U.Today: Dogecoin created a lot of hype recently, with all of Elon Musk's tweets, for example. What are your thoughts on the matter?

Romain Pellerin: I think this coin is a coin of a particular generation—a generation of irony, I would say. People enjoy memes. I really think that this coin is trendy because it is a sort of meme. I would not consider this technology to be the future of digital finance. It is a project that has been abandoned by the people who were developing it. It is not at all of the same quality or ambition of other solid cryptocurrencies. As for the domain, maybe it will bring some attention to cryptocurrencies and our industry, so maybe it is beneficial in some way. I am just a bit concerned because everyone talks about Dogecoin, and no one talks about other, more relevant projects.

We have several hundreds of blockchain ecosystems that are working hard every day to innovate and develop the future decentralized financial system. It takes the spotlight away from other projects, as we can read a lot about Dogecoin and less about innovative and solid products.

U.Today: One last question: What advice can you give to our readers and viewers who are looking for a cryptocurrency to invest in? What aspects should they consider?
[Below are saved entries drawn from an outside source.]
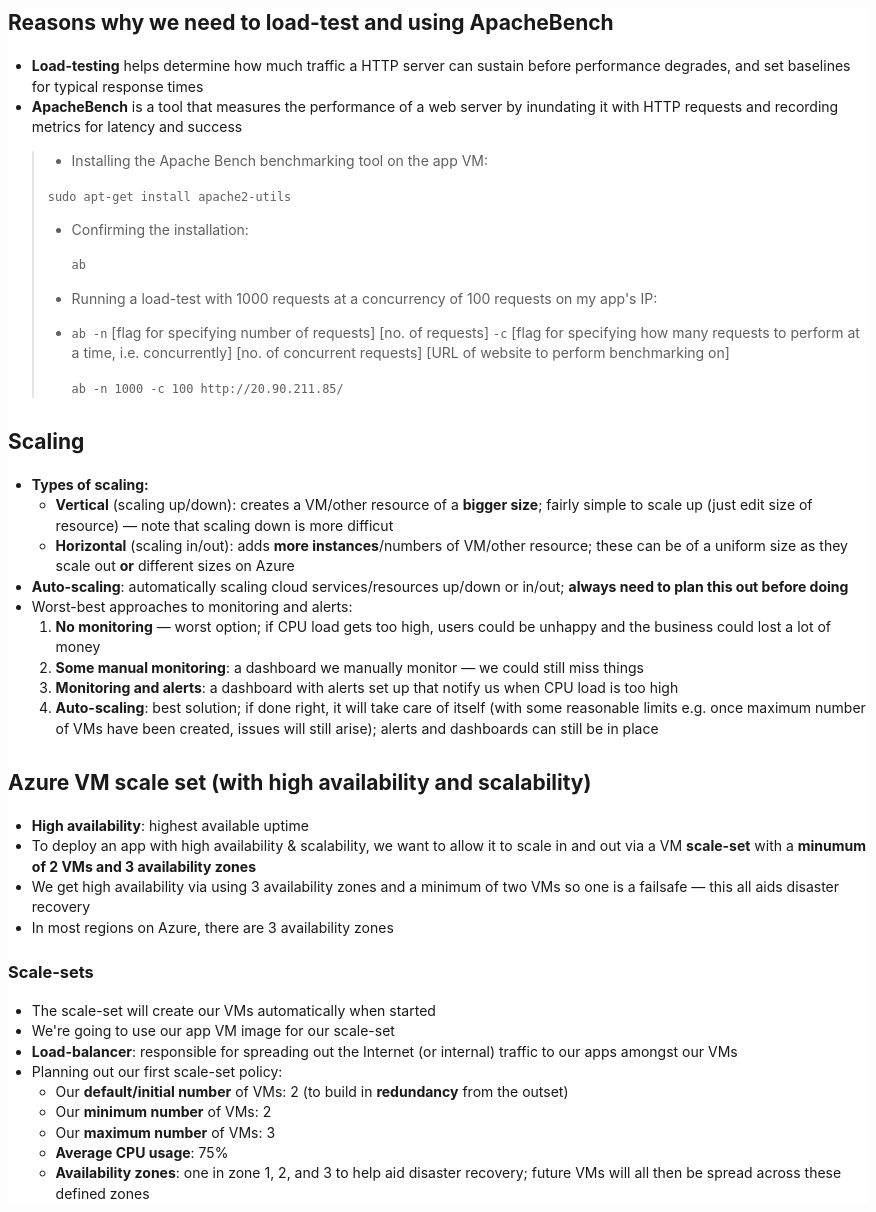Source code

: 
## Reasons why we need to load-test and using ApacheBench

- **Load-testing** helps determine how much traffic a HTTP server can sustain before performance degrades, and set baselines for typical response times
- **ApacheBench** is a tool that measures the performance of a web server by inundating it with HTTP requests and recording metrics for latency and success
>- Installing the Apache Bench benchmarking tool on the app VM:
> 
>  `sudo apt-get install apache2-utils`
>
>- Confirming the installation:
>
>    `ab`
>- Running a load-test with 1000 requests at a concurrency of 100 requests on my app's IP:
>  - `ab -n` [flag for specifying number of requests] [no. of requests] `-c` [flag for specifying how many requests to perform at a time, i.e. concurrently] [no. of concurrent requests] [URL of website to perform benchmarking on]
>
>    `ab -n 1000 -c 100 http://20.90.211.85/`

## Scaling

- **Types of scaling:**
  - **Vertical** (scaling up/down): creates a VM/other resource of a **bigger size**; fairly simple to scale up (just edit size of resource) — note that scaling down is more difficut
  - **Horizontal** (scaling in/out): adds **more instances**/numbers of VM/other resource; these can be of a uniform size as they scale out **or** different sizes on Azure
- **Auto-scaling**: automatically scaling cloud services/resources up/down or in/out; **always need to plan this out before doing**
- Worst-best approaches to monitoring and alerts:
    1. **No monitoring** — worst option; if CPU load gets too high, users could be unhappy and the business could lost a lot of money
    2. **Some manual monitoring**: a dashboard we manually monitor — we could still miss things
    3. **Monitoring and alerts**: a dashboard with alerts set up that notify us when CPU load is too high
    4. **Auto-scaling**: best solution; if done right, it will take care of itself (with some reasonable limits e.g. once maximum number of VMs have been created, issues will still arise); alerts and dashboards can still be in place

## Azure VM scale set (with high availability and scalability)

- **High availability**: highest available uptime
- To deploy an app with high availability & scalability, we want to allow it to scale in and out via a VM **scale-set** with a **minumum of 2 VMs and 3 availability zones**
- We get high availability via using 3 availability zones and a minimum of two VMs so one is a failsafe — this all aids disaster recovery
- In most regions on Azure, there are 3 availability zones

### Scale-sets
- The scale-set will create our VMs automatically when started
- We're going to use  our app VM image for our scale-set
- **Load-balancer**: responsible for spreading out the Internet (or internal) traffic to our apps amongst our VMs
- Planning out our first scale-set policy:
  - Our **default/initial number** of VMs: 2 (to build in **redundancy** from the outset)
  - Our **minimum number** of VMs: 2
  - Our **maximum number** of VMs: 3
  - **Average CPU usage**: 75%
  - **Availability zones**: one in zone 1, 2, and 3 to help aid disaster recovery; future VMs will all then be spread across these defined zones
Romain Pellerin: I am a technical person. I am the CTO of IOHK, and I don't look at cryptocurrencies as a speculative instrument. I look at cryptocurrencies because they have the potential to change the world of tomorrow, to decentralize services. For example, to me, blockchain is a “trust platform.” What is a trust platform? People can transact securely, knowing the history of the user they are interacting with and that the data they are going to use on-chain is secure. I look at blockchain as a disruptive technology, or the technology of tomorrow, to remove intermediaries, lower the cost of transacting worldwide and giving a chance to anyone on the planet. I don't look at cryptocurrencies as speculative instruments.